[Problem description]:
Gather each line of the listing below that contains the string "cliparts", counting only matches with the same letter case.

[Supplied material]:
********************

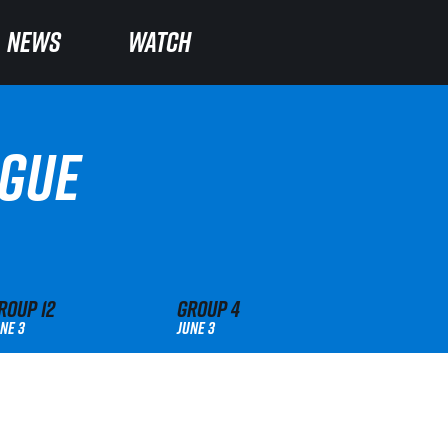
NEWS
NEWS
WATCH
WATCH
AGUE
roup
12
Group
4
ne 3
June 3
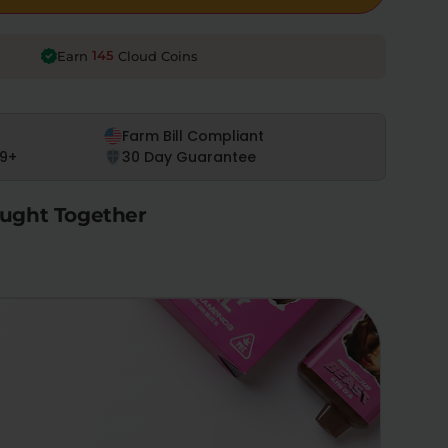
145
Earn
Cloud Coins
Farm Bill Compliant
9+
30 Day Guarantee
ught Together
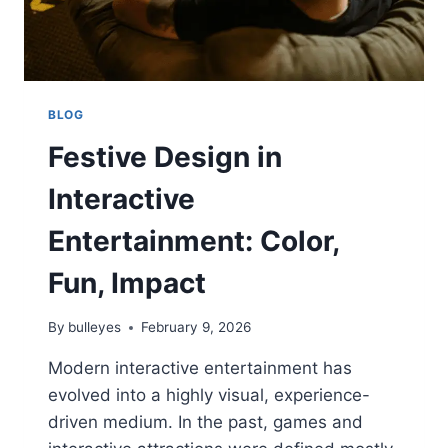
BLOG
Festive Design in
Interactive
Entertainment: Color,
Fun, Impact
By
bulleyes
February 9, 2026
Modern interactive entertainment has
evolved into a highly visual, experience-
driven medium. In the past, games and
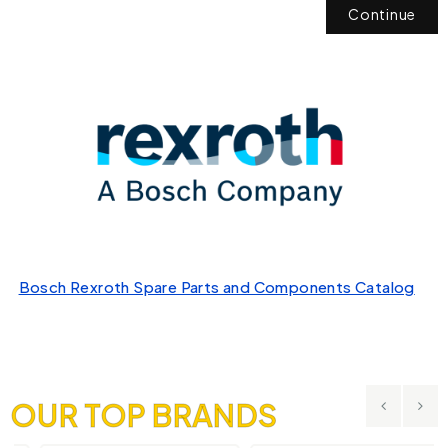
Continue
Bosch Rexroth Spare Parts and Components Catalog
OUR TOP BRANDS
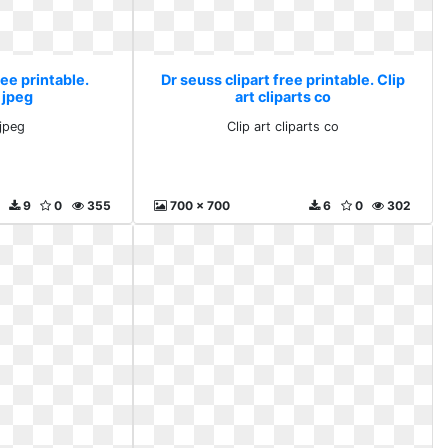
ree printable.
Dr seuss clipart free printable. Clip
 jpeg
art cliparts co
 jpeg
Clip art cliparts co
9
0
355
700 x 700
6
0
302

********************

[Output for this exercise]:
art cliparts co
Clip art cliparts co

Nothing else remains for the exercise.